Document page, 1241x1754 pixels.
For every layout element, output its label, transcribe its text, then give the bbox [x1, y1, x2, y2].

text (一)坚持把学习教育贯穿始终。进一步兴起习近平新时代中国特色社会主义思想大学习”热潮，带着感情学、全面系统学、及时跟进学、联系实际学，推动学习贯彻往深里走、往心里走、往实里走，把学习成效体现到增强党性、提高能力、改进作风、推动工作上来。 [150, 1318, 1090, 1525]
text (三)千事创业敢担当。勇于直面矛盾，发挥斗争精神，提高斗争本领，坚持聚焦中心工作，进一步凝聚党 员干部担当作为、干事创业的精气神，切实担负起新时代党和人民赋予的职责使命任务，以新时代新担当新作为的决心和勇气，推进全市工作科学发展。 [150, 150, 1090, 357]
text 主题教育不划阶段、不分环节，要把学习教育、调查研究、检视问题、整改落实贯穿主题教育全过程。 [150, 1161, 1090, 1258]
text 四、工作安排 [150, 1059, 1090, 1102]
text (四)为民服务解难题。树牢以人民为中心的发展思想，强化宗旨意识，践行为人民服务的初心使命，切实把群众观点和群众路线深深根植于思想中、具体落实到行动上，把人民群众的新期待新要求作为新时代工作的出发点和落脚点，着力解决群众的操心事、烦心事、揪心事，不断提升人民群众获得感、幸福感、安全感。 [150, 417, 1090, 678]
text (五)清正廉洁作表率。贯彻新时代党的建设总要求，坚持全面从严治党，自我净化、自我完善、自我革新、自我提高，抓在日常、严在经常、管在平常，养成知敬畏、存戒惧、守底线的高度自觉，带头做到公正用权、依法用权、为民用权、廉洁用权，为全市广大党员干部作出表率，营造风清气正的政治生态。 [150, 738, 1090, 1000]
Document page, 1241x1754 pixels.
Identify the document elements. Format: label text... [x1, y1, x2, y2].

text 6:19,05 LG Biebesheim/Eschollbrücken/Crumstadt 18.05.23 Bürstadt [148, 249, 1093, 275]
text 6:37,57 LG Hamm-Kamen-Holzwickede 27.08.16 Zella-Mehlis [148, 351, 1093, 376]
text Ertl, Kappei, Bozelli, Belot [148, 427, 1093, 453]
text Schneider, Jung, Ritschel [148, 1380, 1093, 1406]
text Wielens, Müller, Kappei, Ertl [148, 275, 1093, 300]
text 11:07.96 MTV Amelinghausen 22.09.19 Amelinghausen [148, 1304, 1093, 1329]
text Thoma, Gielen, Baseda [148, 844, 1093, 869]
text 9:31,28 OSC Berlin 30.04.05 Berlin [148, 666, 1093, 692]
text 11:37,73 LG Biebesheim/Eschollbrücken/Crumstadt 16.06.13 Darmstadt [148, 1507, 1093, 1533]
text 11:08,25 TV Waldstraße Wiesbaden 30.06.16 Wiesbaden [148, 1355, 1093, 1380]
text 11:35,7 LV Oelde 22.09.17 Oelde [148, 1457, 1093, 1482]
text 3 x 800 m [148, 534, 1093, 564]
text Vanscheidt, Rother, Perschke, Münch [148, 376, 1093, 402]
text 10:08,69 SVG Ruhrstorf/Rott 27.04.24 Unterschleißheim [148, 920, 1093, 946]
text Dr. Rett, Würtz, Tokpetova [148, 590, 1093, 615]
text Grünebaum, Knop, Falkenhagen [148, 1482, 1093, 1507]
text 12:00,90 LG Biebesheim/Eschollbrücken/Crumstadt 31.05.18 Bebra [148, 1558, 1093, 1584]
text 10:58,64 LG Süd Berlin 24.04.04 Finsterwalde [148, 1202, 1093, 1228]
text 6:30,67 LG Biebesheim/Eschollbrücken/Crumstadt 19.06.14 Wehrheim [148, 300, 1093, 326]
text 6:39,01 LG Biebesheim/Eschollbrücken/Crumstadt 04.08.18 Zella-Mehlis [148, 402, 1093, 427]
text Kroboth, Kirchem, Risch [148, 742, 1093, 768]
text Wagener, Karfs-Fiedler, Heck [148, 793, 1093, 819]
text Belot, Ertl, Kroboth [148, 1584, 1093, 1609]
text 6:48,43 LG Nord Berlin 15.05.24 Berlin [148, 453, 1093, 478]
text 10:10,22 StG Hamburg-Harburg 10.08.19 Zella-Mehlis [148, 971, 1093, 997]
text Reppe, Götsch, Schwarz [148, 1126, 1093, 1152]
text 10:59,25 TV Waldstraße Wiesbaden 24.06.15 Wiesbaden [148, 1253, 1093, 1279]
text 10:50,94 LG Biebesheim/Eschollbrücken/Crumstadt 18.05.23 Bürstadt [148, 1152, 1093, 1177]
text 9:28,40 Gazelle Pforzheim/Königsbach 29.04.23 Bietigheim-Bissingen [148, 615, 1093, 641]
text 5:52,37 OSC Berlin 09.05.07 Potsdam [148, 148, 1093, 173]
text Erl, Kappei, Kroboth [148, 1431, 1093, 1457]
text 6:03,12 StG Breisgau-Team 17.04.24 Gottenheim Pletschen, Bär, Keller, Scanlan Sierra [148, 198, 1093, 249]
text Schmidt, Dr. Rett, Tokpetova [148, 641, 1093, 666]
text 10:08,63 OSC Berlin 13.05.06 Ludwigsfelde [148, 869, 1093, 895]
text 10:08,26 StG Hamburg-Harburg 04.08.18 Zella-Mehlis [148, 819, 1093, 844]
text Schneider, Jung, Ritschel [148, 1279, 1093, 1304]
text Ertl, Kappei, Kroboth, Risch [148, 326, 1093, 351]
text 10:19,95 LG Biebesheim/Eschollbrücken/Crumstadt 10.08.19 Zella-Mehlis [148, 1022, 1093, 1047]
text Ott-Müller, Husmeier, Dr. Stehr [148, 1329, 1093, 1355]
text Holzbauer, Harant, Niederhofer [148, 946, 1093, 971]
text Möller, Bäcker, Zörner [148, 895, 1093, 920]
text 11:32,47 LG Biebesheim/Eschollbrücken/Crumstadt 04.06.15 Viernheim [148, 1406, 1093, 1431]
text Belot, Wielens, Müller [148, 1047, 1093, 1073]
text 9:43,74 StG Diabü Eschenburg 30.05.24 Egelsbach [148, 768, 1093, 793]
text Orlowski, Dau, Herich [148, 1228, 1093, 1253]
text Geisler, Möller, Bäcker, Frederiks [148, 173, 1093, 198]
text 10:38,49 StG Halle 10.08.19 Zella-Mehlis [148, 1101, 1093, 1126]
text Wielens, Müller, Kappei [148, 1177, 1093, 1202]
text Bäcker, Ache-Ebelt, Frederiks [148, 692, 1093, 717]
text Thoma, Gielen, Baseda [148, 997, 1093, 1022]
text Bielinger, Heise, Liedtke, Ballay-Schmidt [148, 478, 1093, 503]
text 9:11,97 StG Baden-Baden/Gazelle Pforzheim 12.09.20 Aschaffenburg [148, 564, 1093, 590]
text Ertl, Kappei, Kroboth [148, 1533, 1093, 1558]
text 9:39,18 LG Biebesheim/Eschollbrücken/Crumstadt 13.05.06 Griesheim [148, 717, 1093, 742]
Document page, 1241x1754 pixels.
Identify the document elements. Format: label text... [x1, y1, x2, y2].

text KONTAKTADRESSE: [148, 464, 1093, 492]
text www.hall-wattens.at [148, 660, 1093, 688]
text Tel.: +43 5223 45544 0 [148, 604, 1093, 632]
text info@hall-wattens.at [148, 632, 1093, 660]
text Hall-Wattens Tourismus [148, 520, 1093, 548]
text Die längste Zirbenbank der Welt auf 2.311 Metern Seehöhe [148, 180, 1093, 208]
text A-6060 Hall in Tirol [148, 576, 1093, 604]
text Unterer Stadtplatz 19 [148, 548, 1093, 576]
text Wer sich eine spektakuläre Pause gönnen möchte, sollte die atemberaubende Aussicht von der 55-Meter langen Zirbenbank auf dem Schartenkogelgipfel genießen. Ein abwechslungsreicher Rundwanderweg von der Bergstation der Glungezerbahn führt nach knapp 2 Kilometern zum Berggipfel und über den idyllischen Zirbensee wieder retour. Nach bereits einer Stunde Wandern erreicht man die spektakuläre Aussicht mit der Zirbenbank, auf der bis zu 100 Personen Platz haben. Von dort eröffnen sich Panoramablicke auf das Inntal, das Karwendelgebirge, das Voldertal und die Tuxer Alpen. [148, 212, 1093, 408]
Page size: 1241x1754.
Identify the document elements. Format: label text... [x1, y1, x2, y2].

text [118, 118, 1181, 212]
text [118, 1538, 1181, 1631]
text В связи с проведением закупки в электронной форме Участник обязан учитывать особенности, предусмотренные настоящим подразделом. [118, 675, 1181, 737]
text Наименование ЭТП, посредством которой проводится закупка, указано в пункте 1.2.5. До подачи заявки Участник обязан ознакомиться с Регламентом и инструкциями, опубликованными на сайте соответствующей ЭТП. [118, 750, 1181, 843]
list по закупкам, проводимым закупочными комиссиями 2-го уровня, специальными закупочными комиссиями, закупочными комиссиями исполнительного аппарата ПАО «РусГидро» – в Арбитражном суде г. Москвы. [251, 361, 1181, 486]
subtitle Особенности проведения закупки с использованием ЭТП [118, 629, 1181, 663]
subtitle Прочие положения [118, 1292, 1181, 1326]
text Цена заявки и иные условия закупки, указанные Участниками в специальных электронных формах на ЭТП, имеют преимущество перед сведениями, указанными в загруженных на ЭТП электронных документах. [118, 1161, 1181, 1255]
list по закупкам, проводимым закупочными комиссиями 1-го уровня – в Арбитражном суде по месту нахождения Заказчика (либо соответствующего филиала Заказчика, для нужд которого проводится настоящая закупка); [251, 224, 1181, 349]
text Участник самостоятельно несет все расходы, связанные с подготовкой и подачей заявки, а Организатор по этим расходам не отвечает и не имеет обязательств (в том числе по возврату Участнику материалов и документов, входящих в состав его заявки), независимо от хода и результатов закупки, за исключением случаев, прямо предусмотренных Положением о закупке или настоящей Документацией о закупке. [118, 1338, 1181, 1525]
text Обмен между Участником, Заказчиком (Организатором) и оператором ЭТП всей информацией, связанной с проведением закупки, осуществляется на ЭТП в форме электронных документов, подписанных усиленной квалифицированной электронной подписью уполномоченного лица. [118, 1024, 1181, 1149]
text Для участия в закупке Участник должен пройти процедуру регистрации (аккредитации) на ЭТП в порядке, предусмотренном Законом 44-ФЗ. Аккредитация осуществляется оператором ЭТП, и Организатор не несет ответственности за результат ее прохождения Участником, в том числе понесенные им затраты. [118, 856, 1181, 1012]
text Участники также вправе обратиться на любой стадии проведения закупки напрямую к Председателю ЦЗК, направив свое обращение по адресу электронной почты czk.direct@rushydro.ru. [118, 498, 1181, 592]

....

**ABOUT THIS TASK:** Your task is to find every line above containing the word "Ertl" and copy it.

**ANSWER BOX:**
text Ertl, Kappei, Bozelli, Belot [148, 427, 1093, 453]
text Wielens, Müller, Kappei, Ertl [148, 275, 1093, 300]
text Belot, Ertl, Kroboth [148, 1584, 1093, 1609]
text Ertl, Kappei, Kroboth, Risch [148, 326, 1093, 351]
text Ertl, Kappei, Kroboth [148, 1533, 1093, 1558]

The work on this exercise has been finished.